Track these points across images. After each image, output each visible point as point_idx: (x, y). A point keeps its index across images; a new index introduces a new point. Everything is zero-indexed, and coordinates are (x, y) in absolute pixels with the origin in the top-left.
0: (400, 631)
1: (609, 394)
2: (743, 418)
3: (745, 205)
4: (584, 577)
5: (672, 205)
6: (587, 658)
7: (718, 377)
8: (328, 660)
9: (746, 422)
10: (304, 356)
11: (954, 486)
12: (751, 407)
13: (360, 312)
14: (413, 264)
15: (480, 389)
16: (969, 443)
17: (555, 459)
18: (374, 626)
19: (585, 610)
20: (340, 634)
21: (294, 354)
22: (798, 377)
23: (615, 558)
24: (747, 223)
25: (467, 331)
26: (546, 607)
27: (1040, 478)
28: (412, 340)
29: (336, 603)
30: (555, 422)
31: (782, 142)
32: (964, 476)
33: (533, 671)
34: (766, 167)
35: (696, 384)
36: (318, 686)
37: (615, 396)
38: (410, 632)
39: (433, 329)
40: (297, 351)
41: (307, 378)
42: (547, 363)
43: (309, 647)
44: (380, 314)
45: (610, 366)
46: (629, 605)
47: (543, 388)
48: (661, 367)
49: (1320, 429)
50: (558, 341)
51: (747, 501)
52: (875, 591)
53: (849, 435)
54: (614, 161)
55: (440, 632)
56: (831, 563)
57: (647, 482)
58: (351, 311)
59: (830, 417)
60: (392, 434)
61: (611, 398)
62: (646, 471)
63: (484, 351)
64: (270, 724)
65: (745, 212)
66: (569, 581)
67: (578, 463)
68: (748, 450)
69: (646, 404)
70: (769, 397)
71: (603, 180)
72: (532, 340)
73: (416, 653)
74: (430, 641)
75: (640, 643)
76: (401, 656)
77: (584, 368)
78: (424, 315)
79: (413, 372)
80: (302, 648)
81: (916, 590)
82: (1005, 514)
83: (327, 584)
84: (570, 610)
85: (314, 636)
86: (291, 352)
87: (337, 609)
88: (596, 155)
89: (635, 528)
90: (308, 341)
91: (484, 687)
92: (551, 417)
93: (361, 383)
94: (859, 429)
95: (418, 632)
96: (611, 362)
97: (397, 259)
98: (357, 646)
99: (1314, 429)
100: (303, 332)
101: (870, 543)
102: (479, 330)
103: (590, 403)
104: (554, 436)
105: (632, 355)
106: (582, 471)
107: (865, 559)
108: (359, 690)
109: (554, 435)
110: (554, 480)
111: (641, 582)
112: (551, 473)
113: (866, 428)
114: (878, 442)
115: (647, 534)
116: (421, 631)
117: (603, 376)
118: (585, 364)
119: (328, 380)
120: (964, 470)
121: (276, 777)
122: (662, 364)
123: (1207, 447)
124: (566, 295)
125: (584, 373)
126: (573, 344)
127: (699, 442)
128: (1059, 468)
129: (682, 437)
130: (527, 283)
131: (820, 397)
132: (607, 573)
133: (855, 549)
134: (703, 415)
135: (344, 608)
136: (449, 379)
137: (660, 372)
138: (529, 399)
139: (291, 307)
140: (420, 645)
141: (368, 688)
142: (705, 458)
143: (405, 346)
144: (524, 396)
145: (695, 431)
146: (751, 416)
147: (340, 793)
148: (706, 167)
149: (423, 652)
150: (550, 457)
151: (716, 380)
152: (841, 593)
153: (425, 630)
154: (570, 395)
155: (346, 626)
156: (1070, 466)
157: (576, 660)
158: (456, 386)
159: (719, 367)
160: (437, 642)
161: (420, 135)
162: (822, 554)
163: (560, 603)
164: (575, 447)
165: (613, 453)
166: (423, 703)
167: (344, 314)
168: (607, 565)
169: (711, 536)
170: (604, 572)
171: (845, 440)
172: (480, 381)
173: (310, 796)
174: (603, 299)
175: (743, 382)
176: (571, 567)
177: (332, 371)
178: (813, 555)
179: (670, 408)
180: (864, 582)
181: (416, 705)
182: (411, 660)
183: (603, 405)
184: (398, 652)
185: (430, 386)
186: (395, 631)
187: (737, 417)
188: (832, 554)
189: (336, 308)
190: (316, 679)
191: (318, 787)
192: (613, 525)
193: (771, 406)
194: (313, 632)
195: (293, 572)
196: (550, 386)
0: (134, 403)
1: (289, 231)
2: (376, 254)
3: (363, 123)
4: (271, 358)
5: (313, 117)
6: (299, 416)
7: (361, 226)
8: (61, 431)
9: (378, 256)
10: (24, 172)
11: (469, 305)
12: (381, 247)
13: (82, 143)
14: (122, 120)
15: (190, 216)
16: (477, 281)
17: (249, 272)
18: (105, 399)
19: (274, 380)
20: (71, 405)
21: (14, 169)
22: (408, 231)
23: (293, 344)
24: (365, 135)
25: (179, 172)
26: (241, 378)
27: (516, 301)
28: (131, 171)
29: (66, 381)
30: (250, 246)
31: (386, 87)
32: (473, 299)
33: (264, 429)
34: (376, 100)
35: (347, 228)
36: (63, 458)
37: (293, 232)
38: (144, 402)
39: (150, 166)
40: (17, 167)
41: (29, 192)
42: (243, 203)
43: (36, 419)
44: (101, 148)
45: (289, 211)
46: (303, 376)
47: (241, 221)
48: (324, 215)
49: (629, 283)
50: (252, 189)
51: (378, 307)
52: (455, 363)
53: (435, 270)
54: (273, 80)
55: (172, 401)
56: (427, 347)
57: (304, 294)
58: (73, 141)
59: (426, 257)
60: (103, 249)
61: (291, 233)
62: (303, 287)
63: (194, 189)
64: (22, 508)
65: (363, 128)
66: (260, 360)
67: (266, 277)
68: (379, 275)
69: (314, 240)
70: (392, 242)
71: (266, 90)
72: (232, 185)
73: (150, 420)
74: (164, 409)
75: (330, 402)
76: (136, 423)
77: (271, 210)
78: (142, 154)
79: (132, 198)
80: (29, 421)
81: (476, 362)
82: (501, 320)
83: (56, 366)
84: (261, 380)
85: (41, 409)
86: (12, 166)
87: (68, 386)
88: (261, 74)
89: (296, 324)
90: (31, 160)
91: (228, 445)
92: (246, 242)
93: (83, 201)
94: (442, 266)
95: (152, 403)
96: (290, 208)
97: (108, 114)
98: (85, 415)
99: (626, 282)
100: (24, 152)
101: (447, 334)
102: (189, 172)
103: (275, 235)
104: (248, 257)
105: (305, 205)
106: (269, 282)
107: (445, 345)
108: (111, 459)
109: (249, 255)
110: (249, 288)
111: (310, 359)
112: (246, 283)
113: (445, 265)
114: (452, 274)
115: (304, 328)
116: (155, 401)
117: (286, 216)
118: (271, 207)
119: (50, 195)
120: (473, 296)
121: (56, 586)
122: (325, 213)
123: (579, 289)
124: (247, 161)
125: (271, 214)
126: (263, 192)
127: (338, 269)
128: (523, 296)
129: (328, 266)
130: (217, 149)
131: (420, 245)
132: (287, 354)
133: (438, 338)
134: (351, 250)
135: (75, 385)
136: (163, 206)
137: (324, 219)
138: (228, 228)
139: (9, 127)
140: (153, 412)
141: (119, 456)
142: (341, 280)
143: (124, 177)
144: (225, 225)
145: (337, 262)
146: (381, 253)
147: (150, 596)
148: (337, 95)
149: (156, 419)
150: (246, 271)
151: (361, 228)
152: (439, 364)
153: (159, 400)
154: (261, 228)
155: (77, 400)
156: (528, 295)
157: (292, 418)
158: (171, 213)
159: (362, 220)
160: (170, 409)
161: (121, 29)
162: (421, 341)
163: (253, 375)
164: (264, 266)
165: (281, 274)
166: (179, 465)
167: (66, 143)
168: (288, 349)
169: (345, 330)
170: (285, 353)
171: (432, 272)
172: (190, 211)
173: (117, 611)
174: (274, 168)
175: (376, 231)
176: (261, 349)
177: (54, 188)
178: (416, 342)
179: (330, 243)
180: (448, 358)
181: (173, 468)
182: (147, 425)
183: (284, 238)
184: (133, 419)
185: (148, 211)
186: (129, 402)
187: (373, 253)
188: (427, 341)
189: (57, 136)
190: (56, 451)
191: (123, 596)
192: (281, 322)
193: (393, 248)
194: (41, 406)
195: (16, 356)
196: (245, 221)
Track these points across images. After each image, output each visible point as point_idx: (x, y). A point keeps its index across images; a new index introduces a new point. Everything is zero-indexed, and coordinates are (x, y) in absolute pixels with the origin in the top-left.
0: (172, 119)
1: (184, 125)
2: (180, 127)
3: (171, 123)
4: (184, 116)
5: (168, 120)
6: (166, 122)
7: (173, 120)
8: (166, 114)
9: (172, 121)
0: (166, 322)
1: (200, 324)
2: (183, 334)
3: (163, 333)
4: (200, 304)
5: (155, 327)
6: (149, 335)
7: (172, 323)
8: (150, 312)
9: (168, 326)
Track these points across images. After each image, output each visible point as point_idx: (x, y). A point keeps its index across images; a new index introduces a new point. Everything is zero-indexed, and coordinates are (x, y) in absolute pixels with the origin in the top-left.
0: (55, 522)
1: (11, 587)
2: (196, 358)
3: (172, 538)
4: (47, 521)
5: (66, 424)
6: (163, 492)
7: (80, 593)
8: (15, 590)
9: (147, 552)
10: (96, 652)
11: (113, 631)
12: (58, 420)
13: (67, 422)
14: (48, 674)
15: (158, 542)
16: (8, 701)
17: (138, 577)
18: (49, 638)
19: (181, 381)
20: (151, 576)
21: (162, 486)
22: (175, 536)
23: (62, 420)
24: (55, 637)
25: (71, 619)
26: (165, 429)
____________________
Copy out the listing word for word, starting with its first line and going on through the line with "45: (610, 366)".

Track these points across images. After each image, output each visible point as point_idx: (x, y). A point keeps its index across images; a new index introduces a new point. Everything is zero-indexed, and coordinates are (x, y) in absolute pixels with the origin in the top-left.
0: (400, 631)
1: (609, 394)
2: (743, 418)
3: (745, 205)
4: (584, 577)
5: (672, 205)
6: (587, 658)
7: (718, 377)
8: (328, 660)
9: (746, 422)
10: (304, 356)
11: (954, 486)
12: (751, 407)
13: (360, 312)
14: (413, 264)
15: (480, 389)
16: (969, 443)
17: (555, 459)
18: (374, 626)
19: (585, 610)
20: (340, 634)
21: (294, 354)
22: (798, 377)
23: (615, 558)
24: (747, 223)
25: (467, 331)
26: (546, 607)
27: (1040, 478)
28: (412, 340)
29: (336, 603)
30: (555, 422)
31: (782, 142)
32: (964, 476)
33: (533, 671)
34: (766, 167)
35: (696, 384)
36: (318, 686)
37: (615, 396)
38: (410, 632)
39: (433, 329)
40: (297, 351)
41: (307, 378)
42: (547, 363)
43: (309, 647)
44: (380, 314)
45: (610, 366)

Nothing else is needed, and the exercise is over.